I have a large nested data structure and would like to pluck out a few parts to pass around for processing. Ultimately I want to send sections to multiple threads to update but I'd like to get my feet wet understanding the simple example I illustrate below. In C I would just assemble an array of the relevant pointers. It seems doable in Rust as the interior vectors will never need multiple mutable references. Here's the sample code.
fn main() {
let mut data = Data::new(vec![2, 3, 4]);
// this works
let slice = data.get_mut_slice(1);
slice[2] = 5.0;
println!("{:?}", data);
// what I would like to do
// let slices = data.get_mut_slices(vec![0, 1]);
// slices[0][0] = 2.0;
// slices[1][0] = 3.0;
// println!("{:?}", data);
}
#[derive(Debug)]
struct Data {
data: Vec<Vec<f64>>,
}
impl Data {
fn new(lengths: Vec<usize>) -> Data {
Data {
data: lengths.iter().map(|n| vec![0_f64; *n]).collect(),
}
}
fn get_mut_slice(&mut self, index: usize) -> &mut [f64] {
&mut self.data[index][..]
}
// doesnt work
// fn get_mut_slices(&mut self, indexes: Vec<usize>) -> Vec<&mut [f64]> {
// indexes.iter().map(|i| self.get_mut_slice(*i)).collect()
// }
}
This is possible using safe Rust as long as you're very careful. The trick is to leverage the unsafe Rust code in the standard library behind the safe .iter_mut()
and .nth()
methods on Vec
. Here's a working example with comments explaining the code in context:
fn main() {
let mut data = Data::new(vec![2, 3, 4]);
// this works
let slice = data.get_mut_slice(1);
slice[2] = 5.0;
println!("{:?}", data);
// and now this works too!
let mut slices = data.get_mut_slices(vec![0, 1]);
slices[0][0] = 2.0;
slices[1][0] = 3.0;
println!("{:?}", data);
}
#[derive(Debug)]
struct Data {
data: Vec<Vec<f64>>,
}
impl Data {
fn new(lengths: Vec<usize>) -> Data {
Data {
data: lengths.iter().map(|n| vec![0_f64; *n]).collect(),
}
}
fn get_mut_slice(&mut self, index: usize) -> &mut [f64] {
&mut self.data[index][..]
}
// now works!
fn get_mut_slices(&mut self, mut indexes: Vec<usize>) -> Vec<&mut [f64]> {
// sort indexes for easier processing
indexes.sort();
let index_len = indexes.len();
// early return for edge case
if index_len == 0 {
return Vec::new();
}
// check that the largest index is in bounds
let max_index = indexes[index_len - 1];
if max_index > self.data.len() {
panic!("{} index is out of bounds of data", max_index);
}
// check that we have no overlapping indexes
indexes.dedup();
let uniq_index_len = indexes.len();
if index_len != uniq_index_len {
panic!("cannot return aliased mut refs to overlapping indexes");
}
// leverage the unsafe code that's written in the standard library
// to safely get multiple unique disjoint mutable references
// out of the Vec
let mut mut_slices_iter = self.data.iter_mut();
let mut mut_slices = Vec::with_capacity(index_len);
let mut last_index = 0;
for curr_index in indexes {
mut_slices.push(
mut_slices_iter
.nth(curr_index - last_index)
.unwrap()
.as_mut_slice(),
);
last_index = curr_index;
}
// return results
mut_slices
}
}
What I believe I learned is that the Rust compiler demands an iterator in this situation because that is the only way it can know that each mut slice comes from a different vector.

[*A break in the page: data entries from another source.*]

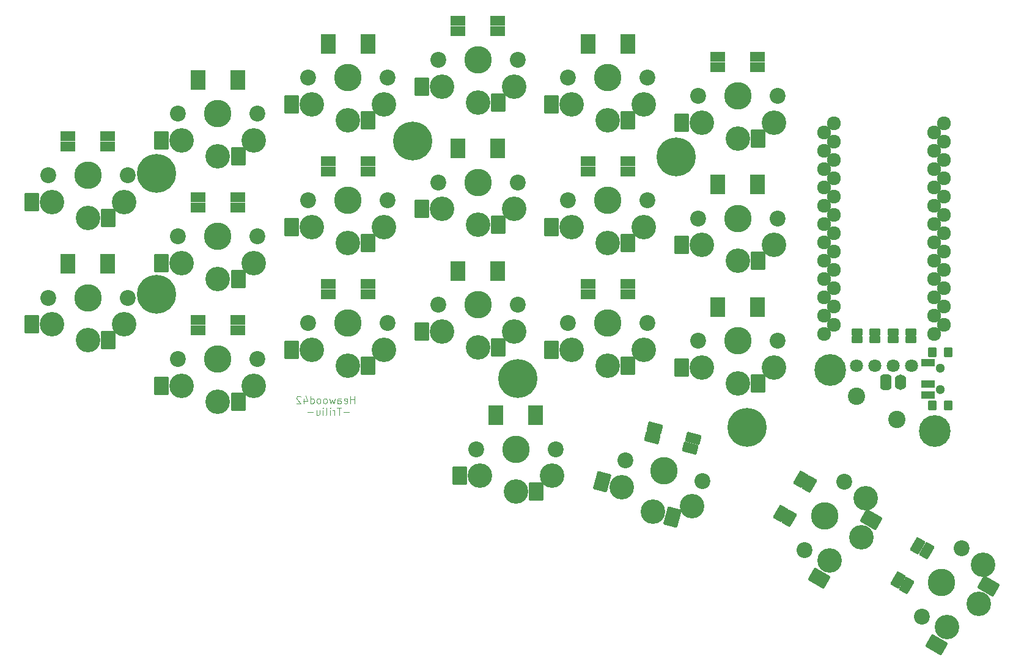
<source format=gbr>
G04 #@! TF.GenerationSoftware,KiCad,Pcbnew,7.0.8*
G04 #@! TF.CreationDate,2024-02-29T00:10:42-05:00*
G04 #@! TF.ProjectId,heawood4,68656177-6f6f-4643-942e-6b696361645f,1.0*
G04 #@! TF.SameCoordinates,Original*
G04 #@! TF.FileFunction,Soldermask,Bot*
G04 #@! TF.FilePolarity,Negative*
%FSLAX46Y46*%
G04 Gerber Fmt 4.6, Leading zero omitted, Abs format (unit mm)*
G04 Created by KiCad (PCBNEW 7.0.8) date 2024-02-29 00:10:42*
%MOMM*%
%LPD*%
G01*
G04 APERTURE LIST*
G04 Aperture macros list*
%AMRoundRect*
0 Rectangle with rounded corners*
0 $1 Rounding radius*
0 $2 $3 $4 $5 $6 $7 $8 $9 X,Y pos of 4 corners*
0 Add a 4 corners polygon primitive as box body*
4,1,4,$2,$3,$4,$5,$6,$7,$8,$9,$2,$3,0*
0 Add four circle primitives for the rounded corners*
1,1,$1+$1,$2,$3*
1,1,$1+$1,$4,$5*
1,1,$1+$1,$6,$7*
1,1,$1+$1,$8,$9*
0 Add four rect primitives between the rounded corners*
20,1,$1+$1,$2,$3,$4,$5,0*
20,1,$1+$1,$4,$5,$6,$7,0*
20,1,$1+$1,$6,$7,$8,$9,0*
20,1,$1+$1,$8,$9,$2,$3,0*%
G04 Aperture macros list end*
%ADD10C,0.125000*%
%ADD11RoundRect,0.200000X-0.850000X-0.500000X0.850000X-0.500000X0.850000X0.500000X-0.850000X0.500000X0*%
%ADD12RoundRect,0.200000X-0.950446X-0.262967X0.691627X-0.702959X0.950446X0.262967X-0.691627X0.702959X0*%
%ADD13RoundRect,0.200000X0.008013X-0.986122X0.858013X0.486122X-0.008013X0.986122X-0.858013X-0.486122X0*%
%ADD14RoundRect,0.200000X0.400000X-0.500000X0.400000X0.500000X-0.400000X0.500000X-0.400000X-0.500000X0*%
%ADD15C,1.300000*%
%ADD16RoundRect,0.200000X0.750000X-0.350000X0.750000X0.350000X-0.750000X0.350000X-0.750000X-0.350000X0*%
%ADD17C,5.400000*%
%ADD18RoundRect,0.450000X-0.350000X-0.625000X0.350000X-0.625000X0.350000X0.625000X-0.350000X0.625000X0*%
%ADD19O,1.600000X2.150000*%
%ADD20C,2.200000*%
%ADD21C,3.400000*%
%ADD22C,3.800000*%
%ADD23RoundRect,0.200000X-0.552628X1.242820X-1.352628X-0.142820X0.552628X-1.242820X1.352628X0.142820X0*%
%ADD24RoundRect,0.200000X1.057442X0.855463X-0.488040X1.269574X-1.057442X-0.855463X0.488040X-1.269574X0*%
%ADD25RoundRect,0.200000X0.800000X1.100000X-0.800000X1.100000X-0.800000X-1.100000X0.800000X-1.100000X0*%
%ADD26C,1.924000*%
%ADD27C,2.400000*%
%ADD28C,1.797000*%
%ADD29RoundRect,0.200000X-0.571500X0.317500X-0.571500X-0.317500X0.571500X-0.317500X0.571500X0.317500X0*%
%ADD30C,4.400000*%
G04 APERTURE END LIST*
D10*
X111929668Y-117651119D02*
X111929668Y-116651119D01*
X111929668Y-117127309D02*
X111358240Y-117127309D01*
X111358240Y-117651119D02*
X111358240Y-116651119D01*
X110501097Y-117603500D02*
X110596335Y-117651119D01*
X110596335Y-117651119D02*
X110786811Y-117651119D01*
X110786811Y-117651119D02*
X110882049Y-117603500D01*
X110882049Y-117603500D02*
X110929668Y-117508261D01*
X110929668Y-117508261D02*
X110929668Y-117127309D01*
X110929668Y-117127309D02*
X110882049Y-117032071D01*
X110882049Y-117032071D02*
X110786811Y-116984452D01*
X110786811Y-116984452D02*
X110596335Y-116984452D01*
X110596335Y-116984452D02*
X110501097Y-117032071D01*
X110501097Y-117032071D02*
X110453478Y-117127309D01*
X110453478Y-117127309D02*
X110453478Y-117222547D01*
X110453478Y-117222547D02*
X110929668Y-117317785D01*
X109596335Y-117651119D02*
X109596335Y-117127309D01*
X109596335Y-117127309D02*
X109643954Y-117032071D01*
X109643954Y-117032071D02*
X109739192Y-116984452D01*
X109739192Y-116984452D02*
X109929668Y-116984452D01*
X109929668Y-116984452D02*
X110024906Y-117032071D01*
X109596335Y-117603500D02*
X109691573Y-117651119D01*
X109691573Y-117651119D02*
X109929668Y-117651119D01*
X109929668Y-117651119D02*
X110024906Y-117603500D01*
X110024906Y-117603500D02*
X110072525Y-117508261D01*
X110072525Y-117508261D02*
X110072525Y-117413023D01*
X110072525Y-117413023D02*
X110024906Y-117317785D01*
X110024906Y-117317785D02*
X109929668Y-117270166D01*
X109929668Y-117270166D02*
X109691573Y-117270166D01*
X109691573Y-117270166D02*
X109596335Y-117222547D01*
X109215382Y-116984452D02*
X109024906Y-117651119D01*
X109024906Y-117651119D02*
X108834430Y-117174928D01*
X108834430Y-117174928D02*
X108643954Y-117651119D01*
X108643954Y-117651119D02*
X108453478Y-116984452D01*
X107929668Y-117651119D02*
X108024906Y-117603500D01*
X108024906Y-117603500D02*
X108072525Y-117555880D01*
X108072525Y-117555880D02*
X108120144Y-117460642D01*
X108120144Y-117460642D02*
X108120144Y-117174928D01*
X108120144Y-117174928D02*
X108072525Y-117079690D01*
X108072525Y-117079690D02*
X108024906Y-117032071D01*
X108024906Y-117032071D02*
X107929668Y-116984452D01*
X107929668Y-116984452D02*
X107786811Y-116984452D01*
X107786811Y-116984452D02*
X107691573Y-117032071D01*
X107691573Y-117032071D02*
X107643954Y-117079690D01*
X107643954Y-117079690D02*
X107596335Y-117174928D01*
X107596335Y-117174928D02*
X107596335Y-117460642D01*
X107596335Y-117460642D02*
X107643954Y-117555880D01*
X107643954Y-117555880D02*
X107691573Y-117603500D01*
X107691573Y-117603500D02*
X107786811Y-117651119D01*
X107786811Y-117651119D02*
X107929668Y-117651119D01*
X107024906Y-117651119D02*
X107120144Y-117603500D01*
X107120144Y-117603500D02*
X107167763Y-117555880D01*
X107167763Y-117555880D02*
X107215382Y-117460642D01*
X107215382Y-117460642D02*
X107215382Y-117174928D01*
X107215382Y-117174928D02*
X107167763Y-117079690D01*
X107167763Y-117079690D02*
X107120144Y-117032071D01*
X107120144Y-117032071D02*
X107024906Y-116984452D01*
X107024906Y-116984452D02*
X106882049Y-116984452D01*
X106882049Y-116984452D02*
X106786811Y-117032071D01*
X106786811Y-117032071D02*
X106739192Y-117079690D01*
X106739192Y-117079690D02*
X106691573Y-117174928D01*
X106691573Y-117174928D02*
X106691573Y-117460642D01*
X106691573Y-117460642D02*
X106739192Y-117555880D01*
X106739192Y-117555880D02*
X106786811Y-117603500D01*
X106786811Y-117603500D02*
X106882049Y-117651119D01*
X106882049Y-117651119D02*
X107024906Y-117651119D01*
X105834430Y-117651119D02*
X105834430Y-116651119D01*
X105834430Y-117603500D02*
X105929668Y-117651119D01*
X105929668Y-117651119D02*
X106120144Y-117651119D01*
X106120144Y-117651119D02*
X106215382Y-117603500D01*
X106215382Y-117603500D02*
X106263001Y-117555880D01*
X106263001Y-117555880D02*
X106310620Y-117460642D01*
X106310620Y-117460642D02*
X106310620Y-117174928D01*
X106310620Y-117174928D02*
X106263001Y-117079690D01*
X106263001Y-117079690D02*
X106215382Y-117032071D01*
X106215382Y-117032071D02*
X106120144Y-116984452D01*
X106120144Y-116984452D02*
X105929668Y-116984452D01*
X105929668Y-116984452D02*
X105834430Y-117032071D01*
X104929668Y-116984452D02*
X104929668Y-117651119D01*
X105167763Y-116603500D02*
X105405858Y-117317785D01*
X105405858Y-117317785D02*
X104786811Y-117317785D01*
X104453477Y-116746357D02*
X104405858Y-116698738D01*
X104405858Y-116698738D02*
X104310620Y-116651119D01*
X104310620Y-116651119D02*
X104072525Y-116651119D01*
X104072525Y-116651119D02*
X103977287Y-116698738D01*
X103977287Y-116698738D02*
X103929668Y-116746357D01*
X103929668Y-116746357D02*
X103882049Y-116841595D01*
X103882049Y-116841595D02*
X103882049Y-116936833D01*
X103882049Y-116936833D02*
X103929668Y-117079690D01*
X103929668Y-117079690D02*
X104501096Y-117651119D01*
X104501096Y-117651119D02*
X103882049Y-117651119D01*
X111167763Y-118880166D02*
X110405859Y-118880166D01*
X110072525Y-118261119D02*
X109501097Y-118261119D01*
X109786811Y-119261119D02*
X109786811Y-118261119D01*
X109167763Y-119261119D02*
X109167763Y-118594452D01*
X109167763Y-118784928D02*
X109120144Y-118689690D01*
X109120144Y-118689690D02*
X109072525Y-118642071D01*
X109072525Y-118642071D02*
X108977287Y-118594452D01*
X108977287Y-118594452D02*
X108882049Y-118594452D01*
X108548715Y-119261119D02*
X108548715Y-118594452D01*
X108548715Y-118261119D02*
X108596334Y-118308738D01*
X108596334Y-118308738D02*
X108548715Y-118356357D01*
X108548715Y-118356357D02*
X108501096Y-118308738D01*
X108501096Y-118308738D02*
X108548715Y-118261119D01*
X108548715Y-118261119D02*
X108548715Y-118356357D01*
X107929668Y-119261119D02*
X108024906Y-119213500D01*
X108024906Y-119213500D02*
X108072525Y-119118261D01*
X108072525Y-119118261D02*
X108072525Y-118261119D01*
X107548715Y-119261119D02*
X107548715Y-118594452D01*
X107548715Y-118261119D02*
X107596334Y-118308738D01*
X107596334Y-118308738D02*
X107548715Y-118356357D01*
X107548715Y-118356357D02*
X107501096Y-118308738D01*
X107501096Y-118308738D02*
X107548715Y-118261119D01*
X107548715Y-118261119D02*
X107548715Y-118356357D01*
X106643954Y-118594452D02*
X106643954Y-119261119D01*
X107072525Y-118594452D02*
X107072525Y-119118261D01*
X107072525Y-119118261D02*
X107024906Y-119213500D01*
X107024906Y-119213500D02*
X106929668Y-119261119D01*
X106929668Y-119261119D02*
X106786811Y-119261119D01*
X106786811Y-119261119D02*
X106691573Y-119213500D01*
X106691573Y-119213500D02*
X106643954Y-119165880D01*
X106167763Y-118880166D02*
X105405859Y-118880166D01*
D11*
X108250331Y-84097921D03*
X108250331Y-85497921D03*
X113750331Y-85497921D03*
X113750331Y-84097921D03*
X162250331Y-86597921D03*
X162250331Y-87997921D03*
X167750331Y-87997921D03*
X167750331Y-86597921D03*
X90250331Y-106097921D03*
X90250331Y-107497921D03*
X95750331Y-107497921D03*
X95750331Y-106097921D03*
X108250331Y-67097921D03*
X108250331Y-68497921D03*
X113750331Y-68497921D03*
X113750331Y-67097921D03*
D12*
X153492185Y-121070326D03*
X153129838Y-122422622D03*
X158442430Y-123846127D03*
X158804777Y-122493830D03*
D13*
X170946828Y-132930244D03*
X172159263Y-133630244D03*
X174909263Y-128867104D03*
X173696828Y-128167104D03*
X187196828Y-142180244D03*
X188409263Y-142880244D03*
X191159263Y-138117104D03*
X189946828Y-137417104D03*
D11*
X90250331Y-72097921D03*
X90250331Y-73497921D03*
X95750331Y-73497921D03*
X95750331Y-72097921D03*
X126250331Y-64597921D03*
X126250331Y-65997921D03*
X131750331Y-65997921D03*
X131750331Y-64597921D03*
X144250331Y-67097921D03*
X144250331Y-68497921D03*
X149750331Y-68497921D03*
X149750331Y-67097921D03*
X162250331Y-69597921D03*
X162250331Y-70997921D03*
X167750331Y-70997921D03*
X167750331Y-69597921D03*
X72250331Y-97597921D03*
X72250331Y-98997921D03*
X77750331Y-98997921D03*
X77750331Y-97597921D03*
X90250331Y-89097921D03*
X90250331Y-90497921D03*
X95750331Y-90497921D03*
X95750331Y-89097921D03*
X126250331Y-81597921D03*
X126250331Y-82997921D03*
X131750331Y-82997921D03*
X131750331Y-81597921D03*
X144250331Y-84097921D03*
X144250331Y-85497921D03*
X149750331Y-85497921D03*
X149750331Y-84097921D03*
X131500331Y-118597921D03*
X131500331Y-119997921D03*
X137000331Y-119997921D03*
X137000331Y-118597921D03*
X108250331Y-101097921D03*
X108250331Y-102497921D03*
X113750331Y-102497921D03*
X113750331Y-101097921D03*
X126250331Y-98597921D03*
X126250331Y-99997921D03*
X131750331Y-99997921D03*
X131750331Y-98597921D03*
X144250331Y-101097921D03*
X144250331Y-102497921D03*
X149750331Y-102497921D03*
X149750331Y-101097921D03*
X162250331Y-103597921D03*
X162250331Y-104997921D03*
X167750331Y-104997921D03*
X167750331Y-103597921D03*
X72250331Y-80597921D03*
X72250331Y-81997921D03*
X77750331Y-81997921D03*
X77750331Y-80597921D03*
D14*
X191970000Y-117900000D03*
X194180000Y-117900000D03*
D15*
X193080000Y-115750000D03*
X193080000Y-112750000D03*
D14*
X191970000Y-110600000D03*
X194180000Y-110600000D03*
D16*
X191320000Y-112000000D03*
X191320000Y-115000000D03*
X191320000Y-116500000D03*
D17*
X134500000Y-114250000D03*
X84500000Y-102500000D03*
X166250000Y-121000032D03*
D18*
X185500000Y-114750000D03*
D19*
X187500000Y-114750000D03*
D20*
X179750000Y-128486860D03*
D21*
X182704294Y-130769873D03*
X182109550Y-136200000D03*
D22*
X177000000Y-133250000D03*
D21*
X177704294Y-139430127D03*
D20*
X174250000Y-138013140D03*
D23*
X176304294Y-141854998D03*
X183509550Y-133775129D03*
D20*
X160062592Y-128423505D03*
D21*
X158621999Y-131868021D03*
X153222968Y-132698962D03*
D22*
X154750000Y-127000000D03*
D21*
X148962740Y-129279830D03*
D20*
X149437408Y-125576495D03*
D24*
X146258148Y-128555137D03*
X155927560Y-133423656D03*
D20*
X80500000Y-86000000D03*
D21*
X80000000Y-89700000D03*
X75000000Y-91900000D03*
D22*
X75000000Y-86000000D03*
D21*
X70000000Y-89700000D03*
D20*
X69500000Y-86000000D03*
D25*
X67200000Y-89700000D03*
X77800000Y-91900000D03*
D20*
X98500000Y-77500000D03*
D21*
X98000000Y-81200000D03*
X93000000Y-83400000D03*
D22*
X93000000Y-77500000D03*
D21*
X88000000Y-81200000D03*
D20*
X87500000Y-77500000D03*
D25*
X85200000Y-81200000D03*
X95800000Y-83400000D03*
D20*
X116500000Y-72500000D03*
D21*
X116000000Y-76200000D03*
X111000000Y-78400000D03*
D22*
X111000000Y-72500000D03*
D21*
X106000000Y-76200000D03*
D20*
X105500000Y-72500000D03*
D25*
X103200000Y-76200000D03*
X113800000Y-78400000D03*
D20*
X134500000Y-70000000D03*
D21*
X134000000Y-73700000D03*
X129000000Y-75900000D03*
D22*
X129000000Y-70000000D03*
D21*
X124000000Y-73700000D03*
D20*
X123500000Y-70000000D03*
D25*
X121200000Y-73700000D03*
X131800000Y-75900000D03*
D20*
X152500000Y-72500000D03*
D21*
X152000000Y-76200000D03*
X147000000Y-78400000D03*
D22*
X147000000Y-72500000D03*
D21*
X142000000Y-76200000D03*
D20*
X141500000Y-72500000D03*
D25*
X139200000Y-76200000D03*
X149800000Y-78400000D03*
D20*
X170500000Y-75000000D03*
D21*
X170000000Y-78700000D03*
X165000000Y-80900000D03*
D22*
X165000000Y-75000000D03*
D21*
X160000000Y-78700000D03*
D20*
X159500000Y-75000000D03*
D25*
X157200000Y-78700000D03*
X167800000Y-80900000D03*
D20*
X80500000Y-103000000D03*
D21*
X80000000Y-106700000D03*
X75000000Y-108900000D03*
D22*
X75000000Y-103000000D03*
D21*
X70000000Y-106700000D03*
D20*
X69500000Y-103000000D03*
D25*
X67200000Y-106700000D03*
X77800000Y-108900000D03*
D20*
X98500000Y-94500000D03*
D21*
X98000000Y-98200000D03*
X93000000Y-100400000D03*
D22*
X93000000Y-94500000D03*
D21*
X88000000Y-98200000D03*
D20*
X87500000Y-94500000D03*
D25*
X85200000Y-98200000D03*
X95800000Y-100400000D03*
D20*
X116500000Y-89500000D03*
D21*
X116000000Y-93200000D03*
X111000000Y-95400000D03*
D22*
X111000000Y-89500000D03*
D21*
X106000000Y-93200000D03*
D20*
X105500000Y-89500000D03*
D25*
X103200000Y-93200000D03*
X113800000Y-95400000D03*
D20*
X134500000Y-87000000D03*
D21*
X134000000Y-90700000D03*
X129000000Y-92900000D03*
D22*
X129000000Y-87000000D03*
D21*
X124000000Y-90700000D03*
D20*
X123500000Y-87000000D03*
D25*
X121200000Y-90700000D03*
X131800000Y-92900000D03*
D20*
X152500000Y-89500000D03*
D21*
X152000000Y-93200000D03*
X147000000Y-95400000D03*
D22*
X147000000Y-89500000D03*
D21*
X142000000Y-93200000D03*
D20*
X141500000Y-89500000D03*
D25*
X139200000Y-93200000D03*
X149800000Y-95400000D03*
D20*
X170500000Y-92000000D03*
D21*
X170000000Y-95700000D03*
X165000000Y-97900000D03*
D22*
X165000000Y-92000000D03*
D21*
X160000000Y-95700000D03*
D20*
X159500000Y-92000000D03*
D25*
X157200000Y-95700000D03*
X167800000Y-97900000D03*
D20*
X139750000Y-124000000D03*
D21*
X139250000Y-127700000D03*
X134250000Y-129900000D03*
D22*
X134250000Y-124000000D03*
D21*
X129250000Y-127700000D03*
D20*
X128750000Y-124000000D03*
D25*
X126450000Y-127700000D03*
X137050000Y-129900000D03*
D20*
X98500000Y-111500000D03*
D21*
X98000000Y-115200000D03*
X93000000Y-117400000D03*
D22*
X93000000Y-111500000D03*
D21*
X88000000Y-115200000D03*
D20*
X87500000Y-111500000D03*
D25*
X85200000Y-115200000D03*
X95800000Y-117400000D03*
D20*
X116500000Y-106500000D03*
D21*
X116000000Y-110200000D03*
X111000000Y-112400000D03*
D22*
X111000000Y-106500000D03*
D21*
X106000000Y-110200000D03*
D20*
X105500000Y-106500000D03*
D25*
X103200000Y-110200000D03*
X113800000Y-112400000D03*
D20*
X134500000Y-104000000D03*
D21*
X134000000Y-107700000D03*
X129000000Y-109900000D03*
D22*
X129000000Y-104000000D03*
D21*
X124000000Y-107700000D03*
D20*
X123500000Y-104000000D03*
D25*
X121200000Y-107700000D03*
X131800000Y-109900000D03*
D20*
X152500000Y-106500000D03*
D21*
X152000000Y-110200000D03*
X147000000Y-112400000D03*
D22*
X147000000Y-106500000D03*
D21*
X142000000Y-110200000D03*
D20*
X141500000Y-106500000D03*
D25*
X139200000Y-110200000D03*
X149800000Y-112400000D03*
D20*
X170500000Y-109000000D03*
D21*
X170000000Y-112700000D03*
X165000000Y-114900000D03*
D22*
X165000000Y-109000000D03*
D21*
X160000000Y-112700000D03*
D20*
X159500000Y-109000000D03*
D25*
X157200000Y-112700000D03*
X167800000Y-114900000D03*
D26*
X178311900Y-78812000D03*
X178311900Y-81352000D03*
X178311900Y-83892000D03*
X178311900Y-86432000D03*
X178311900Y-88972000D03*
X178311900Y-91512000D03*
X178311900Y-94052000D03*
X178311900Y-96592000D03*
X178311900Y-99132000D03*
X178311900Y-101672000D03*
X178311900Y-104212000D03*
X178311900Y-106752000D03*
X193531900Y-106752000D03*
X193531900Y-104212000D03*
X193531900Y-101672000D03*
X193531900Y-99132000D03*
X193531900Y-96592000D03*
X193531900Y-94052000D03*
X193531900Y-91512000D03*
X193531900Y-88972000D03*
X193531900Y-86432000D03*
X193531900Y-83892000D03*
X193531900Y-81352000D03*
X193531900Y-78812000D03*
X176985500Y-80082000D03*
X176985500Y-82622000D03*
X176985500Y-85162000D03*
X176985500Y-87702000D03*
X176985500Y-90242000D03*
X176985500Y-92782000D03*
X176985500Y-95322000D03*
X176985500Y-97862000D03*
X176985500Y-100402000D03*
X176985500Y-102942000D03*
X176985500Y-105482000D03*
X176985500Y-108022000D03*
X192225500Y-108022000D03*
X192225500Y-105482000D03*
X192225500Y-102942000D03*
X192225500Y-100402000D03*
X192225500Y-97862000D03*
X192225500Y-95322000D03*
X192225500Y-92782000D03*
X192225500Y-90242000D03*
X192225500Y-87702000D03*
X192225500Y-85162000D03*
X192225500Y-82622000D03*
X192225500Y-80082000D03*
D27*
X187064583Y-119875000D03*
X181435417Y-116625000D03*
D28*
X181436893Y-112418328D03*
X183976893Y-112418328D03*
X186516893Y-112418328D03*
X189056893Y-112418328D03*
D20*
X196000000Y-137736860D03*
D21*
X198954294Y-140019873D03*
X198359550Y-145450000D03*
D22*
X193250000Y-142500000D03*
D21*
X193954294Y-148680127D03*
D20*
X190500000Y-147263140D03*
D23*
X192554294Y-151104998D03*
X199759550Y-143025129D03*
D29*
X189000500Y-107789620D03*
X189000500Y-108790380D03*
X186500500Y-107789620D03*
X186500500Y-108790380D03*
X184000500Y-107789620D03*
X184000500Y-108790380D03*
X181500500Y-107789620D03*
X181500500Y-108790380D03*
D30*
X192250000Y-121500000D03*
X177760000Y-113000000D03*
D17*
X120000000Y-81250000D03*
X84500000Y-85750000D03*
X156500000Y-83500000D03*
M02*

</source>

The compiler doesn't know that actually. All it knows is that the iterator returns mut references. The underlying implementation uses unsafe Rust but the method iter_mut()
itself is safe because the implementation guarantees to only emit each mut ref once and that all of the mut refs are unique.
Would the compiler complain if another
mut_slices_iter
was created in the for loop (which could grab the same data twice)?
Yes. Calling iter_mut()
on Vec
mutably borrows it and overlapping mutable borrows of the same data are against Rust's ownership rules, so you can't call iter_mut()
twice in the same scope (unless the iterator returned by the first call is dropped before the second call).
Also am I right that the
.nth
method will callnext()
n times so it is ultimately theta(n) on the first axis?
Not quite. That's the default implementation for nth
BUT the iterator returned by calling iter_mut()
on Vec
uses its own custom implementation and it seems to skip past items in the iterator without calling next()
so it should be as fast as if you were just regularly indexing into the Vec
, i.e. getting 3 randomly indexed items using .nth()
would be as fast on an iterator of 10000 items as it would be on an iterator of 10 items, although this is only specifically true for iterators created from collections which support fast random access like Vec
s.